I didnt start with the RTL guide. So it is not needed. I also lost the yellow triangle. I only get the Kindle Fire logo now. I have tried all the options in KFU and Kindle Unbrik Utility to no result. I also tried running your script, it didnt do anything. Is my KF a hopeless case?


----------



## sduvick

If you don't have the yellow triangle anymore, and my script did not work, I'm out of software ideas on how to get you into fastboot so that you can flash a new recovery or a factory image. I think your best bet now is to get/make a factory cable
http://www.androidbrains.com/index.php/2011/12/03/kindle-fire-bricked/


----------



## Tacnil

Check your device manager and see if it has installed the utility for the kindle. the drivers for it are in the kindle fire utility folder. after it installs everything else should work.


----------



## SpinningHook

I am currently stuck at the Kindle Fire logo screen. I had been using the Kindle Fire Utility v.0.9.3 and believe that I accidentally told it to temp root instead of permanent (hadn't installed twrp yet). I have tried the unbrick utility from xda, but to no avail. I have no clue how to access stock recovery from a powered down state, otherwise I would try to reboot to there and see what could be done. Out of ideas at this point. Any suggestions would be very appreciated.


----------



## jellybellys

Have you tried the factory cable yet?


----------



## SpinningHook

Nope. I am assuming that I have to buy it separately, since there wasn't one in the box that my KF shipped in.


----------



## jellybellys

Factory cable:
http://www.androidbrains.com/index.php/2011/12/03/kindle-fire-bricked/


----------



## jellybellys

How did it go with the factory cable? Have you tried it yet?


----------



## Namdnas

Connect your kindle to your PC. When it boots up try this. Type "fastboot devices" than after type "fastboot -I 0x1949 oem idme bootmode 4002" then "fastboot reboot" then try to reflash twrp. Also don't forget to add 0x18d1 to your vendor list. There's also another thing you add as well. If you need more help pm me I will assist how I can.

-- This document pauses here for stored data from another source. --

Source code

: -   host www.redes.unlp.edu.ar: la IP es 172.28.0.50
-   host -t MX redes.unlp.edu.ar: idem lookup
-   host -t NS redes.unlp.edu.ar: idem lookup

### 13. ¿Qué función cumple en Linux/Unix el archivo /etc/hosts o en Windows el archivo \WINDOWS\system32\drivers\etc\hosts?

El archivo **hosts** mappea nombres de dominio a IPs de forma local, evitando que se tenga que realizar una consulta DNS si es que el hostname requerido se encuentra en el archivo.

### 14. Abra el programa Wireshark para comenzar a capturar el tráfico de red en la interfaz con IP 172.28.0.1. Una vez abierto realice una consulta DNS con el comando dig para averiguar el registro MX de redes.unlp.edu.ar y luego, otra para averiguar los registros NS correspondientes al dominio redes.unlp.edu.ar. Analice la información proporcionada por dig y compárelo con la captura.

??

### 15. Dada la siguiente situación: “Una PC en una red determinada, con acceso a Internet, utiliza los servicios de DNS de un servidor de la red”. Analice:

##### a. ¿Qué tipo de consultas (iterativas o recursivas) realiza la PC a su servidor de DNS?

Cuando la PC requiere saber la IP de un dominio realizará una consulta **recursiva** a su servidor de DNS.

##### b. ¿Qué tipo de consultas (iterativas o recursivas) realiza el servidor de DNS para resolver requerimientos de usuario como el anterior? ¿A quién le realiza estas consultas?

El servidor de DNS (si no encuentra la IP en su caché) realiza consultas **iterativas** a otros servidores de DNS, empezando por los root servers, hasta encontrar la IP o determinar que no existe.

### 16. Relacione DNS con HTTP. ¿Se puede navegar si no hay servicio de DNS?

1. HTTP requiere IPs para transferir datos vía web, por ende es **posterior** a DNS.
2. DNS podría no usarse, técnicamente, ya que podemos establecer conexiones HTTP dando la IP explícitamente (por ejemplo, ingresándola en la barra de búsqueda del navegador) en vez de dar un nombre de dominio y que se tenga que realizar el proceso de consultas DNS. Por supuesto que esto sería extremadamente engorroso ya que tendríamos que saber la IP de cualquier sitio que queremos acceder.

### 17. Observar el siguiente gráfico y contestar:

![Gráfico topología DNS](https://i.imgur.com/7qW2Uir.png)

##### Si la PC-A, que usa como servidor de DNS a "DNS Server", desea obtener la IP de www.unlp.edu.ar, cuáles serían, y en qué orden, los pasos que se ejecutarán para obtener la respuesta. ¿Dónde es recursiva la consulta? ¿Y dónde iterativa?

Sent using my CM7 Kindled Fire.


----------



## powerpoint45

Does adb detect it...does it ask to install a driver when you plug it in...if so try this,even though I know you tried kfu

1.Download kindle fire utility 
2.Unzip kindle fire utility 
3.To install the driver,its easy,just plug in your kindle, when it pops up with the install wizard say pick from the location of: KindleFireUtility>drivers>kindle 4.run kindle fire utility,select 1 then select 1 again

That's it, hope it works...This is how I unbricked mine... if your computer does not detect your device, then you are probably screwed


----------